Identity and access management solutions contribute to productivity by streamlining user access to resources and reducing friction in authentication processes. 

IAM tools like single sign-on (SSO) enable users to access multiple services with a single set of credentials. This unified approach eliminates the need for users to remember multiple credentials, reducing login fatigue and saving time.  

2. Improved security

Access identity management tools leverage RBAC to define access controls based on job functions. 

Each role is associated with specific permissions that determine:

  • The actions a user can perform 
  • The resources a user can access 

Fine-grained control ensures that users have the minimum access needed to perform their tasks, reducing the risk and extent of data exposure and breaches in the event of compromised identity, user error or internal attack.

3. Reduced human error

IAM systems automate the process of creating and removing user accounts based on predefined rules and policies. This automation reduces the need for manual account creation and reduces errors such as misspelled usernames or incomplete access setups.

IAM solutions often include the self-service option to reset passwords. Users can reset their passwords without IT intervention, reducing password-related errors and minimizing the burden on IT support.
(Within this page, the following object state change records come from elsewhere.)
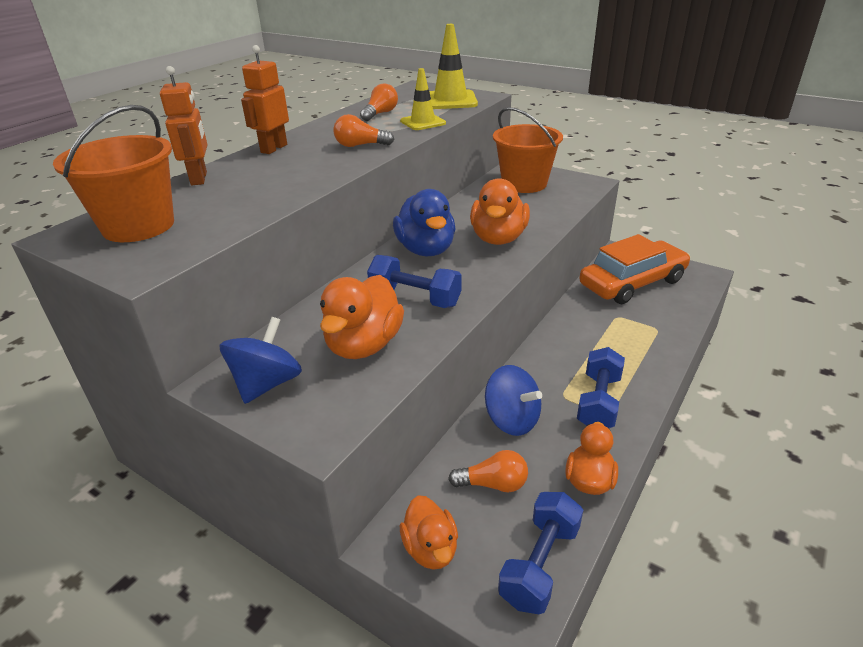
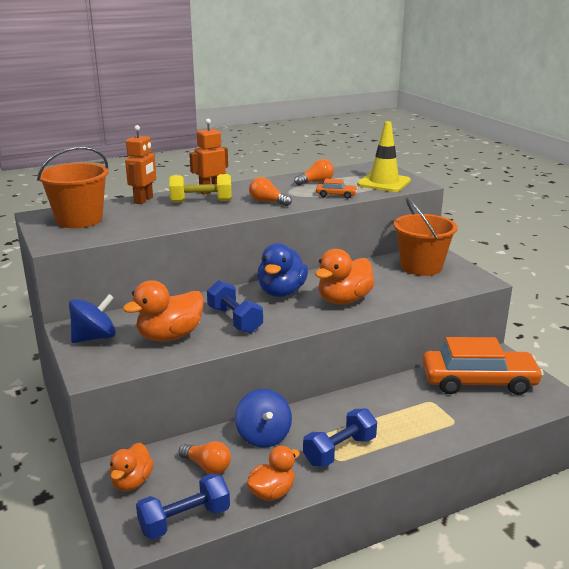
camera: 30 degrees right, 10 degrees down
yellow traffic cone [400,68,446,130] -> orange car [316,179,357,199]
none -> yellow dumbbell [169,174,232,203]

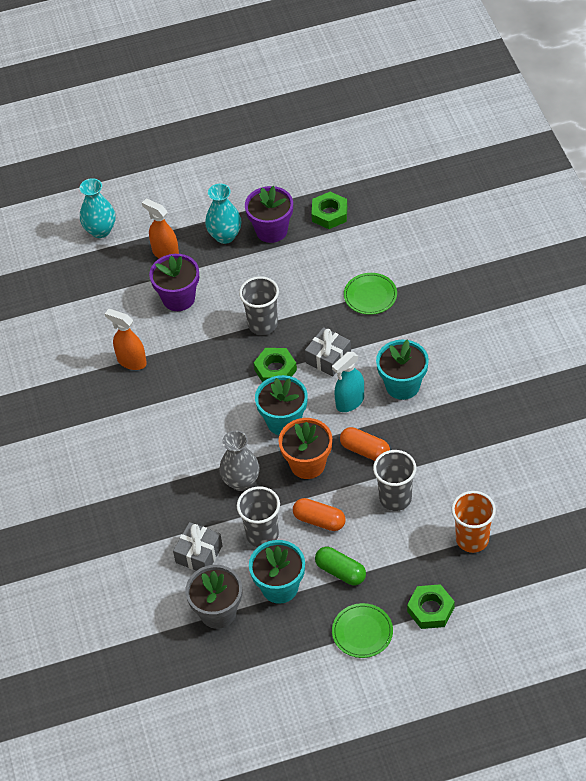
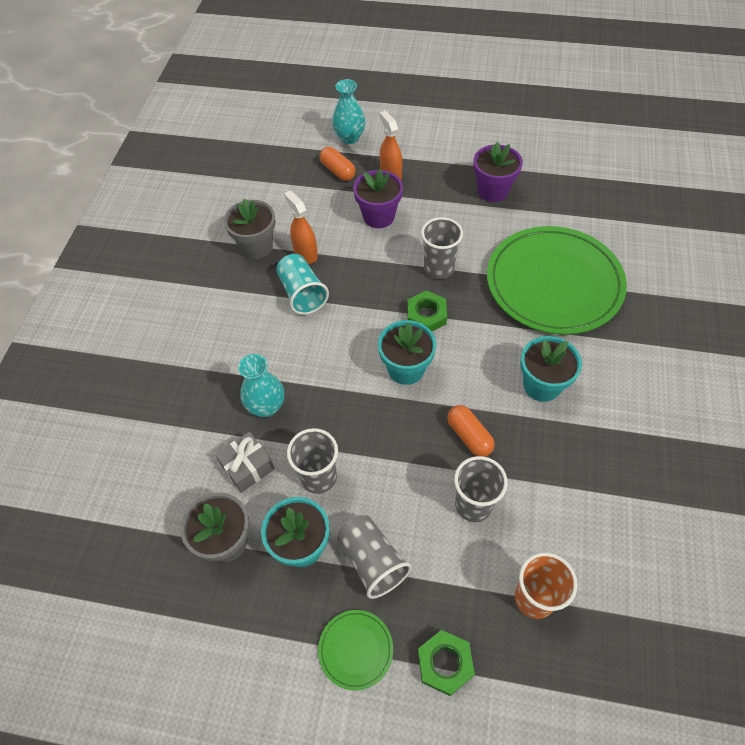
camera: 25 degrees right, 5 degrees up
turquoise vase [205,184,241,244] -> turquoise vase moved to [238,354,284,417]
grey vase [219,430,260,491] -> none
orange flower pot [279,418,332,479] -> none
orange capsule [293,498,346,531] -> orange capsule moved to [320,147,356,181]
grey gift [305,327,351,376] -> none
green nut [311,192,347,229] -> none
green capsule [315,547,366,585] -> grey cup [337,515,412,599]
turquoise spray bottle [332,352,364,412] -> none
green plate [344,273,397,315] -> green plate [487,226,627,335], size x2.45
none -> grey flower pot [224,198,275,259]
none -> turquoise cup [276,254,329,315]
4. Streamlined digital transformation

IAM is crucial for secure and efficient digital transformation efforts, as the expansion of data access points increases security risks. IAM helps mitigate the risks by enforcing robust authentication and access control policies.

Many digital transformation initiatives involve migrating to the cloud or adopting hybrid IT environments. IAM solutions are designed to manage access in these complex settings, offering centralized control over cloud and on-premises resources.